Passage to read:

══════════════════════════════

Alexis Argüello (April 19, 1952 – July 1, 2009) was a Nicaraguan professional boxer who competed from 1968 to 1995, and later became a politician. He was a three-weight world champion, having held the WBA featherweight title from 1974 to 1976; the WBC super featherweight title from 1978 to 1980; and the WBC lightweight title from 1981 to 1982. Additionally, he held the Ring magazine and lineal featherweight titles from 1975 to 1977; the Ring lightweight title from 1981 to 1982; and the lineal lightweight title in 1982. In his later career he challenged twice for light welterweight world titles, both times in famous fights against Aaron Pryor.

Argüello has regularly been cited as one of the greatest boxers of his era, having never lost any of his world titles in the ring, instead relinquishing them each time in pursuit of titles in higher weight classes. After his retirement from boxing, he became active in Nicaraguan politics and in November 2008 was elected mayor of his native Managua, the nation's capital city.

The Ring magazine has ranked Argüello as 20th on their list of "100 greatest punchers of all time", while the Associated Press ranked him as the world's best Junior Lightweight of the 20th century. He was named one of the 20 greatest fighters of the past 80 years by The Ring magazine and is widely regarded as one of the greatest boxers to ever come out of Latin America and one of the few to have fought in four different decades.

══════════════════════════════

Excerpts from a dataset
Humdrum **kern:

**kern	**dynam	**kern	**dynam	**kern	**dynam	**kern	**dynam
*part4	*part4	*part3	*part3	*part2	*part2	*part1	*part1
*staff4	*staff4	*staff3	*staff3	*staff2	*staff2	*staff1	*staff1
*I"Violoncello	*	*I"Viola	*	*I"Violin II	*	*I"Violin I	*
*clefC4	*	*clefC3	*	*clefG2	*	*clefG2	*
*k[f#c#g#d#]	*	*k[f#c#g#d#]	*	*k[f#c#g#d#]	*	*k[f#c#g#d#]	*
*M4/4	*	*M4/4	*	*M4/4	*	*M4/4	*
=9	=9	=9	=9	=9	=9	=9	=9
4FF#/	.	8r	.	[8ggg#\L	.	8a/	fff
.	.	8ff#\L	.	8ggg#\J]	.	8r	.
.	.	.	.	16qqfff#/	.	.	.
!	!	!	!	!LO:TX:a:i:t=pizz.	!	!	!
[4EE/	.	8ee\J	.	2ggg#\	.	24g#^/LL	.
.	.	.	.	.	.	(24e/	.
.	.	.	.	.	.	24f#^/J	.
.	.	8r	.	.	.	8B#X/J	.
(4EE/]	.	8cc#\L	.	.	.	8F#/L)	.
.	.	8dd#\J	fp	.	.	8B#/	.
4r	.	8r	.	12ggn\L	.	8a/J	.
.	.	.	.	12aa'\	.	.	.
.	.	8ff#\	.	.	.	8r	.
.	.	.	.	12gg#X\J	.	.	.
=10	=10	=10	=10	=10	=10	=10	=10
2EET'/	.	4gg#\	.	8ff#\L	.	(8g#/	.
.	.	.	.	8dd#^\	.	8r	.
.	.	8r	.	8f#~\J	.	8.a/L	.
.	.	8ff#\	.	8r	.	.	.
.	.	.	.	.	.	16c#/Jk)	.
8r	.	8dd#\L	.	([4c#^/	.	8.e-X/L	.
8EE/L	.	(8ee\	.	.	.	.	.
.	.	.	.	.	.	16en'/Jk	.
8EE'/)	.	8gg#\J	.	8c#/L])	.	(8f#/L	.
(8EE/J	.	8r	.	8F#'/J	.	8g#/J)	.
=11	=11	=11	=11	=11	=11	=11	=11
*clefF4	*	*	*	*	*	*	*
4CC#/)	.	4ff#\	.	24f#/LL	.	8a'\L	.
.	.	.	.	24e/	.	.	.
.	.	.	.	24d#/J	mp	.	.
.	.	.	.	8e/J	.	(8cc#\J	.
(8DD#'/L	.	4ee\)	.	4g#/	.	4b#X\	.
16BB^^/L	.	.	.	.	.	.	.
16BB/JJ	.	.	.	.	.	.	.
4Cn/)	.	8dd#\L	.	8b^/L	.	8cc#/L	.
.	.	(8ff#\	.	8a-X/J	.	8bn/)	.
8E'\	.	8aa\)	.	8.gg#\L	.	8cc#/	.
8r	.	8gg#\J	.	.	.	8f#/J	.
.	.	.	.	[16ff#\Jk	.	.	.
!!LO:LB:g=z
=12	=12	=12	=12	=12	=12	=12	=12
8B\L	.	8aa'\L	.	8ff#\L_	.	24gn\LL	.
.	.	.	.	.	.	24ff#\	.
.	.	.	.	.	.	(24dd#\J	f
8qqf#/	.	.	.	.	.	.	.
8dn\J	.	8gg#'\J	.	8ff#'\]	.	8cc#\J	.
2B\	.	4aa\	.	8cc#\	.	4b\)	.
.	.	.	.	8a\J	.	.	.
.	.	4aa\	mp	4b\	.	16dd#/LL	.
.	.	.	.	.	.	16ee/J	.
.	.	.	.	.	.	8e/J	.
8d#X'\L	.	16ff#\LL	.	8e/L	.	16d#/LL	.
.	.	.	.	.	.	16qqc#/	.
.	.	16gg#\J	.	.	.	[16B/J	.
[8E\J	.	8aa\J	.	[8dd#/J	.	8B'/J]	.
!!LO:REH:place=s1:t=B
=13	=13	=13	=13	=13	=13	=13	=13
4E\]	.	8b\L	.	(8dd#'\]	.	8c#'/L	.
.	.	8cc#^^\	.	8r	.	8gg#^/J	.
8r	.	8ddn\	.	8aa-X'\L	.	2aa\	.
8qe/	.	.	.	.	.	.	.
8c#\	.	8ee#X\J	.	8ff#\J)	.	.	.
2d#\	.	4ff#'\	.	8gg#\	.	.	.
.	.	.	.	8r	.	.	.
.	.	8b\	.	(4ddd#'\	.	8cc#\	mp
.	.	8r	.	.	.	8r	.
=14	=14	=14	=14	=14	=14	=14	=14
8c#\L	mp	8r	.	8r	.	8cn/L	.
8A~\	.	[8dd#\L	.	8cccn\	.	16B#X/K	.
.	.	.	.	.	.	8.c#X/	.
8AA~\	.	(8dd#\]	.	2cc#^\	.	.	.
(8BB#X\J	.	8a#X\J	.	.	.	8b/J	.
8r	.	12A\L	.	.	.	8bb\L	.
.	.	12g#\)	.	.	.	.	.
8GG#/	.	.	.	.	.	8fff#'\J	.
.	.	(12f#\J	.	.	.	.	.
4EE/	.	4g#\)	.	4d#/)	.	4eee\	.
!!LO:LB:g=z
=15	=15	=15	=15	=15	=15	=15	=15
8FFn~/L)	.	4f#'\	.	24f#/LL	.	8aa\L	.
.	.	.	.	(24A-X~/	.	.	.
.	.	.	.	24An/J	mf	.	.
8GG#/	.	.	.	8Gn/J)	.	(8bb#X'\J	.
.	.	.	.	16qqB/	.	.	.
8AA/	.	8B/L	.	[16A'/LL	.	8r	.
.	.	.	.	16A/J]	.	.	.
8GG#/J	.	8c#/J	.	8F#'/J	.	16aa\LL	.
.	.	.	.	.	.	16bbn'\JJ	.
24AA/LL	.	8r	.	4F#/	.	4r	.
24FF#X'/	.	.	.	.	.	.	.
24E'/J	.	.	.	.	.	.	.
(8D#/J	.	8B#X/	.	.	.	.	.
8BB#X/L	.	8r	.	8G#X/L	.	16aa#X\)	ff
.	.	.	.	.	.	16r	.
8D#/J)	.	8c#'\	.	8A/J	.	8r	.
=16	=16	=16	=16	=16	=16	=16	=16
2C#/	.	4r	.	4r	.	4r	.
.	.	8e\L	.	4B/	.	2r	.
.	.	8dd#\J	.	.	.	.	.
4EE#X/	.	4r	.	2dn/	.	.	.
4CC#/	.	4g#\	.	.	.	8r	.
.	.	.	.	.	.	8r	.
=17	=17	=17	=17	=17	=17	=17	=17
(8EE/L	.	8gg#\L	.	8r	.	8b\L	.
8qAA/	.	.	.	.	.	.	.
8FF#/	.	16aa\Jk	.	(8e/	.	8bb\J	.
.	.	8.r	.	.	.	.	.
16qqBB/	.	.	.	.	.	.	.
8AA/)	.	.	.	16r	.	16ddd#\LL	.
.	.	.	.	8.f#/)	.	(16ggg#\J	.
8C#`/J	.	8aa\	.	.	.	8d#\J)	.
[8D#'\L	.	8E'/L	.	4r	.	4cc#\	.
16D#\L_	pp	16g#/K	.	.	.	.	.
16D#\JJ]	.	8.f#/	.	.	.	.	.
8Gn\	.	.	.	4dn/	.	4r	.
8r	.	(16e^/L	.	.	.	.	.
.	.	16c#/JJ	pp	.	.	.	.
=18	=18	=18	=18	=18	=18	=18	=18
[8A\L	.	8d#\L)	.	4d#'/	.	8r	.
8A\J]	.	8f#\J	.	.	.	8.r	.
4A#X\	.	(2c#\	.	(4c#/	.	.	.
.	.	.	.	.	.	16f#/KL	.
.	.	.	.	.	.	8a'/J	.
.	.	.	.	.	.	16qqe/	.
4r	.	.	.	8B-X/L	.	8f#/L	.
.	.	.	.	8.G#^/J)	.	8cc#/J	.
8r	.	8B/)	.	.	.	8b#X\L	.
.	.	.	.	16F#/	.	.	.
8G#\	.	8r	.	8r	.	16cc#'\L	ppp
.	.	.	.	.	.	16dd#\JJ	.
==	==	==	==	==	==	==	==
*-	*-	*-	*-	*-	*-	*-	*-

══════════════════════════════

Continue the text about boxer Alexis Argüello from where it stops. The material above was taken from a separate source.

Response:
Early life and amateur career 
Argüello was born April 19, 1952. His father was a shoemaker. Argüello had a troubled childhood, growing up in abject poverty in Managua. When he was 5 years old, his father attempted suicide. At the age of 9, Argüello ran away to work in a dairy farm. When he was 13, he emigrated to Canada to provide for his family. Argüello was constantly involved in street brawls through his teenage years, but it wasn't until his sister Marina, one of Alexis' 7 siblings, married a boxer that young Alexis took an interest in the sport. Argüello's brief amateur career saw him compile a 58–2 record.

Boxing career

Featherweight 
Argüello debuted on October 26, 1968, trained by former boxer Miguel Angel Rivas. After winning his first 3 fights "The Explosive Thin Man" suffered an unavenged fourth-round KO loss, followed by another split decision loss. Argüello would then win 29 of his next 30 bouts over the next 5 years, including a win over José Legrá. Eventually, Argüello earned a world featherweight championship bout against experienced WBA champion Ernesto Marcel. The fight took place in Panama, Marcel's home country. The young challenger lost a 15-round unanimous decision in the champion's retirement bout. Months after Marcel's retirement, the WBA featherweight title was won by former unified bantamweight champion Rubén Olivares.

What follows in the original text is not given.